What is interesting about the 52 for example, besides its shape, and expansion modules, is the fact that it is using the reverse polish notation (a.k.a the Jan Łukasiewicz notation). Yes, like the Hewlett-Packard calculators. Now, the new most interesting one I am presenting today is a Russian to be precise: the Электроника MK 161. This one is pretty remarkable and is aimed at computer professional and lab technicians for field data acquisition and processing. It is also using the reverse polish notation, and has a pretty good screen – with back-light! Battery-powered, it has a serial interface that can be used for communications, but also to connect en expansion memory module. Nice to see a modern product under this famous brand.
This system also exists as a desktop model – being to the 161 what the HP-97 was for the HP-67. Note the keyboard. It reminds me of the alphanumerical secondary keyboard of the Texas Instruments N-Spire of first-generation. To conclude this series on the presentation of the few remarkable systems produced under the Электроника brand, I have a question to you: I was actively looking for any information on programmable calculators & pocket computers designed and produced in the People’s Republic of China (PRC). Of course, I am not talking about machines produces in China as we can understand it today (for example, the SHARP PC-G850VS was produced in China, but it was not an original Chinese design).

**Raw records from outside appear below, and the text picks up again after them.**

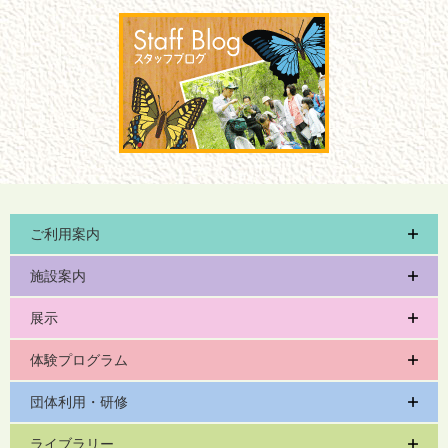
ご利用案内
施設案内
展示
体験プログラム
団体利用・研修
ライブラリー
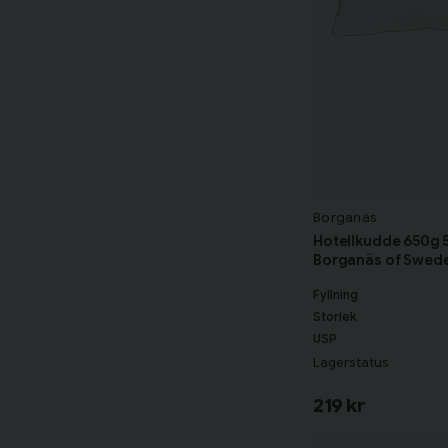
Borganäs
Hotellkudde 650g 
Borganäs of Swed
Fyllning
Storlek
USP
Lagerstatus
219 kr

And no, the abacus doesn’t qualify :-). I asked a few colleagues and friends from China, but none could tell me more about the topic. So if there is someone out there who could share some info and pointers, it would be much appreciated! Those interested in the traditional computers – instead of the calculators –, there are several very interesting US congressional trip reports, on the state of computer science and solid-state electronics in PRC published during the ’70s. A last interesting book: China’s Leap into the Information Age by Qiwen Lu.